A friend recently sent me The short instructional manifesto for relationship anarchy by Andie Nordgren. It is short and a good primer on relationship anarchy if you are not familiar. Take a look.

There are nine sections:

  • Love is abundant, and every relationship is unique
  • Love and respect instead of entitlement
  • Find your core set of relationship values
  • Heterosexism is rampant and out there, but don’t let fear lead you
  • Build for the lovely unexpected
  • Fake it til’ you make it
  • Trust is better
  • Change through communication
  • Customize your commitments

While Nordgren seems to be focused primarily on romantic partnerships, I think much of what is written is applicable to many different types of relationships — like those with your friends, co-workers, and even bosses or managers. Here are some notes on sections that stood out to me.

On respect versus entitlement:

Deciding to not base a relationship on a foundation of entitlement is about respecting others’ independence and self-determination. Your feelings for a person or your history together does not make you entitled to command and control a partner to comply with what is considered normal to do in a relationship.

On heterosexism and norms:

Remember that there is a very powerful normative system in play that dictates what real love is, and how people should live. Many will question you and the validity of your relationships when you don’t follow these norms.

On trust:

Sometimes people have so much going on inside themselves that there’s just no energy left to reach out and care for others.
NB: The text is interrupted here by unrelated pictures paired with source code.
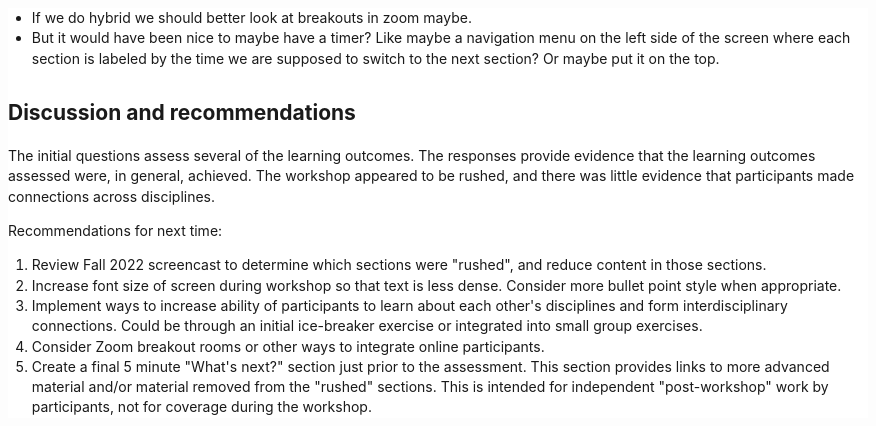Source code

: * If we do hybrid we should better look at breakouts in zoom maybe.
* But it would have been nice to maybe have a timer? Like maybe a navigation menu on the left side of the screen where each section is labeled by the time we are supposed to switch to the next section? Or maybe put it on the top.

## Discussion and recommendations

The initial questions assess several of the learning outcomes.  The responses provide evidence that the learning outcomes assessed were, in general, achieved. The workshop appeared to be rushed, and there was little evidence that participants made connections across disciplines. 

Recommendations for next time:

1. Review Fall 2022 screencast to determine which sections were "rushed", and reduce content in those sections.
2. Increase font size of screen during workshop so that text is less dense. Consider more bullet point style when appropriate.
3. Implement ways to increase ability of participants to learn about each other's disciplines and form interdisciplinary connections.  Could be through an initial ice-breaker exercise or integrated into small group exercises.
4. Consider Zoom breakout rooms or other ways to integrate online participants.
5. Create a final 5 minute "What's next?" section just prior to the assessment. This section provides links to more advanced material and/or material removed from the "rushed" sections. This is intended for independent "post-workshop" work by participants, not for coverage during the workshop.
Create the kind of relationship where withdrawing is both supported and quickly forgiven, and give people lots of chances to talk, explain, see you and be responsible in the relationship. Remember your core values and to take care of yourself though!

On communication:

Radical relationships must have conversation and communication at the heart — not as a state of emergency only brought out to solve “problems”.

Every relationship we have takes time, effort, and energy to maintain. I think principles like these are required for them to be sustainable, worthwhile, and abundant. But most importantly, we need to learn to reject the arbitrary norms that attempt to coerce and manipulate our behavior in relationships — whether that’s with our loved ones or with our bosses.